To read more from Daniel, visit his blog: Sic Et Non.
Last Thursday, I was among a group of people who had been invited to a meeting with Elder Clark G. Gilbert, a member of the Seventy, who currently serves as Commissioner of Education for the Church Educational System; Elder Alvin F. Meredith III, who is also a member of the Seventy and who was relatively recently appointed president of Brigham Young University-Idaho; and C. Shane Reese, the still relatively new president of the main Brigham Young University campus in Provo, Utah.
The announced topic of the meeting was “Innovations and Initiatives at BYU and BYU-Idaho.”
I was especially pleased to hear Elder Gilbert say, and repeat, and emphasize as one of the points that he really wanted attendees to register was — in these precise words — “BYU is serious about its religious mission.”
President Reese stressed the same point. As BYU’s academic vice president, he said, he had made it his practice to interview every serious new candidate for faculty hiring in order, among other things, to determine whether the individual really wanted to participate in the University’s religious mission. Now, as president of the University, he is only able to interview about fifty percent of such candidates. Most, he said, do indeed want to be involved in the spiritual aspects of the University. For those who do not, he says, he wishes them every career success at some other institution.
This was music to my ears, as was President Reese’s declaration of the fundamental importance of faculty hires. (See my entry “On the future of BYU” from late last year.)

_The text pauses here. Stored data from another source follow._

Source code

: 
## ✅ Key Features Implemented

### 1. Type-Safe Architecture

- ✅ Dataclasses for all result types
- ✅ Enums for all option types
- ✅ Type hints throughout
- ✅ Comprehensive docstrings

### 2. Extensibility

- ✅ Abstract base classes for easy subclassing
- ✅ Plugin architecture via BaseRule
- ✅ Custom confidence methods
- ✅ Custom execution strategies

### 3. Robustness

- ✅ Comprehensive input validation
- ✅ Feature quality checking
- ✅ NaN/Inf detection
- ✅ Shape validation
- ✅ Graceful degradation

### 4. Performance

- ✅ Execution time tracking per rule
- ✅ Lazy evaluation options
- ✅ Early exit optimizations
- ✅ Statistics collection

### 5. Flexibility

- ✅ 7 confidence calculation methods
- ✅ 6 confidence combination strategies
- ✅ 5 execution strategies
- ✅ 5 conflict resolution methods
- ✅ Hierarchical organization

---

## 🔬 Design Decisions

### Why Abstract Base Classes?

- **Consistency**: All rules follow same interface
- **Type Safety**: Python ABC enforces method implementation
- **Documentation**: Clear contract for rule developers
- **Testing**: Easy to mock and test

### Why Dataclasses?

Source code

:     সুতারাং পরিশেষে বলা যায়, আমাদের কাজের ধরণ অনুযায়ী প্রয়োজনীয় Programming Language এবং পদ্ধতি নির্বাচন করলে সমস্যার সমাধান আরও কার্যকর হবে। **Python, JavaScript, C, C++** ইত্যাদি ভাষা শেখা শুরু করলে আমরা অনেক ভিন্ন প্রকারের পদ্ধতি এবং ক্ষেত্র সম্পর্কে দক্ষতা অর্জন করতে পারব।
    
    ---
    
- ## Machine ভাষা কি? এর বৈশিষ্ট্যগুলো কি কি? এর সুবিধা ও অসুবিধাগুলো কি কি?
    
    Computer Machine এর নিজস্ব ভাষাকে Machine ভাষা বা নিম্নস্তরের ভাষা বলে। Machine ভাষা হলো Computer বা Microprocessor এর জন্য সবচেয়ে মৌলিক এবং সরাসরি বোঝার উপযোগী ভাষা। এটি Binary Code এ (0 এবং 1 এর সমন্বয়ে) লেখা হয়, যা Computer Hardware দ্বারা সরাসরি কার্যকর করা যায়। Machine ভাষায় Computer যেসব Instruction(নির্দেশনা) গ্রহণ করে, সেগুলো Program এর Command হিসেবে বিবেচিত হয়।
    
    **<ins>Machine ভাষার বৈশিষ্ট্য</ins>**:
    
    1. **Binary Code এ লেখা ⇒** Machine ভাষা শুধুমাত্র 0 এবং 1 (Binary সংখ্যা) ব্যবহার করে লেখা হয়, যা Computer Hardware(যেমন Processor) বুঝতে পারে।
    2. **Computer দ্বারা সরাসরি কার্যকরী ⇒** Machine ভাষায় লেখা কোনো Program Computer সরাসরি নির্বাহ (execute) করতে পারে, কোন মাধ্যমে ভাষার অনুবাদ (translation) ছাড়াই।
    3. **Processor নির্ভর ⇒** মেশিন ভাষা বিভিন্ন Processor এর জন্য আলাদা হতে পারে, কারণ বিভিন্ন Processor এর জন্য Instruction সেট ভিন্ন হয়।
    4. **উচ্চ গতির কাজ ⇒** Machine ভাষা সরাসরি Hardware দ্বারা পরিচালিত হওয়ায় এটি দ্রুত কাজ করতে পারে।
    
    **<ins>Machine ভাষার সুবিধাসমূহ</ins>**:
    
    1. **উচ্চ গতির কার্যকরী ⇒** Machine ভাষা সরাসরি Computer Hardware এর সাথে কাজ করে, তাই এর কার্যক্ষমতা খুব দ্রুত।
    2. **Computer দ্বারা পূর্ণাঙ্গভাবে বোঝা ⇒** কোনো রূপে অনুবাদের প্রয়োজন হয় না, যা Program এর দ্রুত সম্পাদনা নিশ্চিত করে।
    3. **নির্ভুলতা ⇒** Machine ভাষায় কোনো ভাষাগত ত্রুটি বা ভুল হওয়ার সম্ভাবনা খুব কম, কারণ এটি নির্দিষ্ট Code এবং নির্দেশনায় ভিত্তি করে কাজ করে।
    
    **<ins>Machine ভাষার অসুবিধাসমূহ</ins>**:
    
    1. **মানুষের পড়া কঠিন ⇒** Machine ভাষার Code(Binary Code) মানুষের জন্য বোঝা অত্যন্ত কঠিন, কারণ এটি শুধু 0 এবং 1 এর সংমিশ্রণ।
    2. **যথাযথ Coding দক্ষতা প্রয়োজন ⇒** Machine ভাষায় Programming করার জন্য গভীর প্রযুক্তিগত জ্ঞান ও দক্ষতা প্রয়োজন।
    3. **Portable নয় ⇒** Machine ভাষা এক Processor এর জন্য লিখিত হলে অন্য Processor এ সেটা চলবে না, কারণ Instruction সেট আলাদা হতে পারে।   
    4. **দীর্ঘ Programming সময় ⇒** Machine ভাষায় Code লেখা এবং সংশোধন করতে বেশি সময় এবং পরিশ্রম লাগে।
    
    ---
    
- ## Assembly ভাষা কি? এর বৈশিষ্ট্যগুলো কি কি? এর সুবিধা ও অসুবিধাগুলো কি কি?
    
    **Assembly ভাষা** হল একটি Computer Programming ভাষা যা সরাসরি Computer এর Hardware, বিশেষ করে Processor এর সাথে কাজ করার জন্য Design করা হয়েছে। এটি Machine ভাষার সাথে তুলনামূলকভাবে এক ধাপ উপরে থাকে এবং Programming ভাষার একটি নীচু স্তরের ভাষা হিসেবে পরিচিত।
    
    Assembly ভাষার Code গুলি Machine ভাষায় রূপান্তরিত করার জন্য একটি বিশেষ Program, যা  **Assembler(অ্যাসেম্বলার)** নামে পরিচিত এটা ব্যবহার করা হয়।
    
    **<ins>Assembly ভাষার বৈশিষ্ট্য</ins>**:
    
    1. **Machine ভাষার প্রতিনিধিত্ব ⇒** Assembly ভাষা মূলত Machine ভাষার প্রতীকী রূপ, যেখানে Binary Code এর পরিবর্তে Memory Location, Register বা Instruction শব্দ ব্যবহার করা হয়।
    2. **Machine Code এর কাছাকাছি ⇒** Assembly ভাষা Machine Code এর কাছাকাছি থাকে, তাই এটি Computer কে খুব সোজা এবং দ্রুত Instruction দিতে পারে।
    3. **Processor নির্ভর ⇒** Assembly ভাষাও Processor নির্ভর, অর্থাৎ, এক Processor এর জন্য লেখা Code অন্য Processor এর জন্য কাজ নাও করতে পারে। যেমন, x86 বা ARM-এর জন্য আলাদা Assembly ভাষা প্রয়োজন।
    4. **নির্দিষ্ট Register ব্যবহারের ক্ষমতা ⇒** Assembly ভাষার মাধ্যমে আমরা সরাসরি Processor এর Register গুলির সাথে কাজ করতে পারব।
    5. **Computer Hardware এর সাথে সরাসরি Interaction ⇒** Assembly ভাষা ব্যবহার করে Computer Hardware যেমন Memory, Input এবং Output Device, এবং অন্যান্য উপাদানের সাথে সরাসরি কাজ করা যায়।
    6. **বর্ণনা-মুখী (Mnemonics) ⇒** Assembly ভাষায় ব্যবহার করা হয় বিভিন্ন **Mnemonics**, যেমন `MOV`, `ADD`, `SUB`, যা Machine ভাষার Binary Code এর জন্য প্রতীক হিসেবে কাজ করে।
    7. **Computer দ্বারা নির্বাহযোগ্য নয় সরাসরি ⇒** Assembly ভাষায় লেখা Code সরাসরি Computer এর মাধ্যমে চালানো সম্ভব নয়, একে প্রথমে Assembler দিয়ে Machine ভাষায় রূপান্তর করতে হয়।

President Reese also pointed, among many other things, to BYU’s first-ever required “student success class.” Having taken note of studies and their own observations of the generational “epidemic of loneliness” that many have noted across the United States, BYU has designed hundreds of sections of relatively small classes — maximally twenty-four students — in which the professors will be sure to know student names and, among other things, the classes will attend devotionals, athletic activities, theatrical performances, and art exhibits together
President Meredith, who goes by the unexplained nickname of “Trip,” said, if I understood him correctly, that his trip to Rexburg to be announced as the new president of BYU-Idaho, was only the second visit that he had paid to the town in his entire life. But he and his family are loving their assignment.
Another theme of the meeting was that BYU-Rexburg has come a very long way in the past twenty-five years, and that there is a gap between the outdated perception of the school held by many and its spectacularly altered current condition. After all, President Meredith noted, the leaders of the school during the past quarter of a century have been high-powered innovators: The president of BYU-Idaho twenty-five years ago was David A. Bednar, an academic expert in organizational behavior who is now a member of the Quorum of the Twelve Apostles. It was during his administration that the school became a four-year, baccalaureate-granting institution and changed its name from Ricks College to BYU-Idaho. Elder Bednar was replaced by Kim B. Clark, who left his position as dean of Harvard Business School to assume the presidency in Rexburg and who went on to become a member of the Seventy. Elder Clark was replaced, in turn, by Elder Clark Gilbert himself, who was then replaced by President Meredith’s immediate predecessor, Henry J. Eyring, the son of President Henry B. Eyring of the First Presidency of the Church of Jesus Christ of Latter-day Saints, who was himself a distinguished academic, a former president of what is now BYU-Idaho, and the son of a famous theoretical chemist.
A recurrent topic was sharing the news that BYU-Idaho is worth a new look, that it has an enormous amount to offer. Elder Gilbert described it — and, in my view, not without solid grounds — as “probably the most student-centered university in the United States.”
I found the meeting quite inspiring. It reminds me of why I fervently wanted to join the BYU faculty in the first place. It was, and is, a cause in which I deeply believe. In recent years, I’ve had cause to worry a bit, but I think that the leaders of the Church and the University are taking steps to fix what I had seen as “drift.” One of the drawbacks about being a geezer, now retired and resting (fairly comfortably) on the trash heap of history, is that I won’t be able to participate actively in the next chapters. But I wish the very best to those who are involved in these new efforts.